SpaceX is set to perform an important test on its Crew Dragon capsule, which will eventually carry astronauts to the International Space Station, following an explosive setback earlier this year.

As reported by CNBC, the company will conduct a “static fire” test on the capsule next week. The test will ensure that when the capsule’s emergency engines fire, everything operates as planned. To perform the test, the capsule will be strapped to the ground while it fires its SuperDraco emergency engines.

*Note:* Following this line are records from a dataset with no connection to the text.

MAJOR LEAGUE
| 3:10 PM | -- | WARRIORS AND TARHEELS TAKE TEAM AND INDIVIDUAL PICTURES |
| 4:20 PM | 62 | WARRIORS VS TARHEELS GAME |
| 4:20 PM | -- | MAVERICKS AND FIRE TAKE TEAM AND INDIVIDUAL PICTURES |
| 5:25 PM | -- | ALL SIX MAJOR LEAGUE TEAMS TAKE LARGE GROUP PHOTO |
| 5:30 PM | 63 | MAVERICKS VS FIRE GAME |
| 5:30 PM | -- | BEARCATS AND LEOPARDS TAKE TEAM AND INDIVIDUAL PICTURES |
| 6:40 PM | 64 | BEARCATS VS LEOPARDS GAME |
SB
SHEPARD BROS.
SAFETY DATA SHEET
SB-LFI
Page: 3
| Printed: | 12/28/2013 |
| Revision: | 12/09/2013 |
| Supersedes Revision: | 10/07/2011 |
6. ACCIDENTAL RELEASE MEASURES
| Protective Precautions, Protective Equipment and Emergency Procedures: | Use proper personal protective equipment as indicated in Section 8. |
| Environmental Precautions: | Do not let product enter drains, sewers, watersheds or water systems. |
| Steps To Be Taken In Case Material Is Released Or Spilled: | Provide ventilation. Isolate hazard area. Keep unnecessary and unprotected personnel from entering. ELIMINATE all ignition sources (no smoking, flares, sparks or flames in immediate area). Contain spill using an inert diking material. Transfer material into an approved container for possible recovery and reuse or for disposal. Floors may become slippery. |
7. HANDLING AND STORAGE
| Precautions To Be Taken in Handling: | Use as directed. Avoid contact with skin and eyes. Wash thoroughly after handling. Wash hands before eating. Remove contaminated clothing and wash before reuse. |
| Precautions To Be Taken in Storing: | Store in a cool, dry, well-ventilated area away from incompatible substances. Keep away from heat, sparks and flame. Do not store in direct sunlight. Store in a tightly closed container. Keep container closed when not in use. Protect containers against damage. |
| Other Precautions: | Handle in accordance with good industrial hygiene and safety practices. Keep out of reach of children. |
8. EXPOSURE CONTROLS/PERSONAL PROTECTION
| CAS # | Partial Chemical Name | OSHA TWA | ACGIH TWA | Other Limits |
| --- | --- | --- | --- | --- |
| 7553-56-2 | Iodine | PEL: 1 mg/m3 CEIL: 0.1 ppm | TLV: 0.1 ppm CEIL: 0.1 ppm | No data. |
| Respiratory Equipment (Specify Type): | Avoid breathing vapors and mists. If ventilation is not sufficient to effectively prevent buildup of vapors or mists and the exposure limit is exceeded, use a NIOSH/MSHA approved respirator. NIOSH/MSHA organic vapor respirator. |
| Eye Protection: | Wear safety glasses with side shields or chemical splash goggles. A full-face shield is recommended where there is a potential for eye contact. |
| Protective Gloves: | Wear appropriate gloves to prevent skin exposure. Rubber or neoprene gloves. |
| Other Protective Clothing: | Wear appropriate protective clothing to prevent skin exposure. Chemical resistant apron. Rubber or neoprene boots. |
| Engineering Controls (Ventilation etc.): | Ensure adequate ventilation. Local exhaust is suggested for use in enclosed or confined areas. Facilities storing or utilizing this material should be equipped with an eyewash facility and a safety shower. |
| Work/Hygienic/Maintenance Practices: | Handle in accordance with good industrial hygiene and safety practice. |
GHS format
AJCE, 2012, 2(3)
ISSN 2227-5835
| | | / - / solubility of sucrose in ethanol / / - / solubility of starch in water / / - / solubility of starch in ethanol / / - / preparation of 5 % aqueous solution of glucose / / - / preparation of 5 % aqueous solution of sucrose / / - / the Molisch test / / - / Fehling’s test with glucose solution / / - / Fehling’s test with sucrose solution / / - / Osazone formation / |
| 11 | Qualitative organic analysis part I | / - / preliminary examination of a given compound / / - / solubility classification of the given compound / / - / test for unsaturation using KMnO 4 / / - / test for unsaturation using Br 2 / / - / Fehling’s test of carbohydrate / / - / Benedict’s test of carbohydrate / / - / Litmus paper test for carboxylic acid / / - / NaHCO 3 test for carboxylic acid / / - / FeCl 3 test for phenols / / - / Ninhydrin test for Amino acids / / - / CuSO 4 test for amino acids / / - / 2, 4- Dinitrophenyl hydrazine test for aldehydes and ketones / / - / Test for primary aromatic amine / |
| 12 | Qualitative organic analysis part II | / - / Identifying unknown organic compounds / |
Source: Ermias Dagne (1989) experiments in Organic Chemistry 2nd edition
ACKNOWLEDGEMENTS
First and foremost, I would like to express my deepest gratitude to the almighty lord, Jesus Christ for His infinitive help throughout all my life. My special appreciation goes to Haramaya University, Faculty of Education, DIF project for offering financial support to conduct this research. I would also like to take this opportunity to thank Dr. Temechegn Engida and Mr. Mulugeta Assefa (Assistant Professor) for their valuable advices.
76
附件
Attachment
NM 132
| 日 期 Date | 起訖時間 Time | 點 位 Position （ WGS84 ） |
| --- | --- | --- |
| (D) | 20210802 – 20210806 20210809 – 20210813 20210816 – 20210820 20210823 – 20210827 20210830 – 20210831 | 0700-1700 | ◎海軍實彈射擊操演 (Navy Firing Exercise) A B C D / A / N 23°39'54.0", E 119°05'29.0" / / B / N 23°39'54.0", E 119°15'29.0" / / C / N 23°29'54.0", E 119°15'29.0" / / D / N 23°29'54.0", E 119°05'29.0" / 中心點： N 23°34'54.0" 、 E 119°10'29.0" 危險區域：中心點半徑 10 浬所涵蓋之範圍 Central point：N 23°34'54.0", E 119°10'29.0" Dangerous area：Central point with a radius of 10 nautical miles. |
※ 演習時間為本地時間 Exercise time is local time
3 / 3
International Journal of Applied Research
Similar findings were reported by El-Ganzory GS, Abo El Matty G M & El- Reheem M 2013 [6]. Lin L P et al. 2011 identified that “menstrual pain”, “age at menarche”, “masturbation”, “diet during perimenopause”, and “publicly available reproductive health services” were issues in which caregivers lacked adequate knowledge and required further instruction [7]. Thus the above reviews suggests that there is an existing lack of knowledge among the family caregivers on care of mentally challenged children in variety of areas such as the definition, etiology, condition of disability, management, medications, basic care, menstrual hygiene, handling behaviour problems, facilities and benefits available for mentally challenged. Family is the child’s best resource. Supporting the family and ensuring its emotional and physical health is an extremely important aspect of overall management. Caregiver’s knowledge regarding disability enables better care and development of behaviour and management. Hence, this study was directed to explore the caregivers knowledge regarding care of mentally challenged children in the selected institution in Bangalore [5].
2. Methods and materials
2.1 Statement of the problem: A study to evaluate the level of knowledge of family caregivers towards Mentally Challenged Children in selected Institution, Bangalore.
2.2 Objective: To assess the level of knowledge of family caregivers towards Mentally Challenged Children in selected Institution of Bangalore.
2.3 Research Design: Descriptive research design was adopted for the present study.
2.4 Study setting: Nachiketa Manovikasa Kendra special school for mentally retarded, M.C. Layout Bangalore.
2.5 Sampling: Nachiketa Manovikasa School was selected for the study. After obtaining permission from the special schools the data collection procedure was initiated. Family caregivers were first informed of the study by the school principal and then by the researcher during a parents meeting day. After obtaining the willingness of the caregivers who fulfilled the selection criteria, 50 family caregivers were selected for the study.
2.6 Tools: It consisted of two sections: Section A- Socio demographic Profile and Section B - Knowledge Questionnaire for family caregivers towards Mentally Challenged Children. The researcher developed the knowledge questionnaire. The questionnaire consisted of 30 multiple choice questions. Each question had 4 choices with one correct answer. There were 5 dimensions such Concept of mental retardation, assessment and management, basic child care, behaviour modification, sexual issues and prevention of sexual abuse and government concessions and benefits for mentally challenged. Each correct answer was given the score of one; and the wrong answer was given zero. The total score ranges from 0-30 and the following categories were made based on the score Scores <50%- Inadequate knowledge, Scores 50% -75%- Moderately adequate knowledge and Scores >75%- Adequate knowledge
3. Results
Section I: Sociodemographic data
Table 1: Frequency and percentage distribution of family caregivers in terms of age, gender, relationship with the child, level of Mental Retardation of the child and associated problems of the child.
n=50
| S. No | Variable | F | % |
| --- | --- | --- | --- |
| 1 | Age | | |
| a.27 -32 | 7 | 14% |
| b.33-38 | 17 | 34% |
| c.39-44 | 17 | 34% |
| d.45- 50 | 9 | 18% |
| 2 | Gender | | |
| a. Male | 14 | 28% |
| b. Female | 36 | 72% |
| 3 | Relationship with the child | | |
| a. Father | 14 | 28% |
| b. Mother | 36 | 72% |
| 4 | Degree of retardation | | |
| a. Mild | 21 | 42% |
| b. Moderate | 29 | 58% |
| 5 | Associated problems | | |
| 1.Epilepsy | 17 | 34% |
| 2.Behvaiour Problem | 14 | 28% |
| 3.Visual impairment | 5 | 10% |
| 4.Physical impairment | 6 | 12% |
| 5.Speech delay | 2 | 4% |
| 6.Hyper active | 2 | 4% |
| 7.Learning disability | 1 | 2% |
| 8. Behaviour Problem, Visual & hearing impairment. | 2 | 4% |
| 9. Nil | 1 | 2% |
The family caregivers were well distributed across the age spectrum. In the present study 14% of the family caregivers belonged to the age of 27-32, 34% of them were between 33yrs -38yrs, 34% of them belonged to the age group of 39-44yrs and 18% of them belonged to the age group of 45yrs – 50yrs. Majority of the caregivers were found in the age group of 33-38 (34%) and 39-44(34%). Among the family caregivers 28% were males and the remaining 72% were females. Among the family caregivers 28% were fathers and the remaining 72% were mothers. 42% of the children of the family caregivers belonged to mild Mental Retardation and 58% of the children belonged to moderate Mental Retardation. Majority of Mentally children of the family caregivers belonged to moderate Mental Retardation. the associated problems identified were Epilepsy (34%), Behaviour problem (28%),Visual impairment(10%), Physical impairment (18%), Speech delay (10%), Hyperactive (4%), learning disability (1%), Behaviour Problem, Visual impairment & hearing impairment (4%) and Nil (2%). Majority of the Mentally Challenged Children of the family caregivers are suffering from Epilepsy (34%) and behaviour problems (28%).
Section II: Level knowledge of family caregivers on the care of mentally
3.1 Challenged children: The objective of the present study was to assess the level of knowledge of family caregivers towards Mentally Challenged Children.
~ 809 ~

The high-thrust SuperDraco engines use what is called hypergolic propellant, which has two components that spontaneously ignite when they come into contact. These engines form part of the launch abort system, an important part of any manned capsule, which provides a way for the crew to separate from the capsule in the event of an emergency during launch.

The upcoming static fire test of the SuperDraco engines will happen on November 2, according to CNBC.

This follows a major issue that occurred in April this year when a Crew Dragon capsule exploded during testing. No one was injured in the explosion, and a subsequent investigation by the company found that the problem was caused by a leaky valve. The valve allowed propellant to leak into the high-pressure helium tubes, and the presence of fuel in a high-pressure system is what led to the explosion. SpaceX announced it planned to fix the issue by replacing all the valves with burst discs, which can relieve pressure from the pressurized system by bursting open but which won’t allow material such as propellant to travel into the system.

Ahead of the testing next week, SpaceX tweeted a video of a preliminary test of the launch abort system in action:

The plan is for the Crew Dragon capsule to ferry astronauts to the International Space Station as part of NASA’s commercial crew program. SpaceX is racing to complete its capsule against Boeing, which is working on its own Starliner capsule for the same program.

Not everyone is happy with SpaceX’s progress, however. Recently, NASA administrator Jim Bridenstine criticized the company for focusing on its Starship rocket when the commercial crew program, including the Crew Dragon capsule, is “years behind schedule.”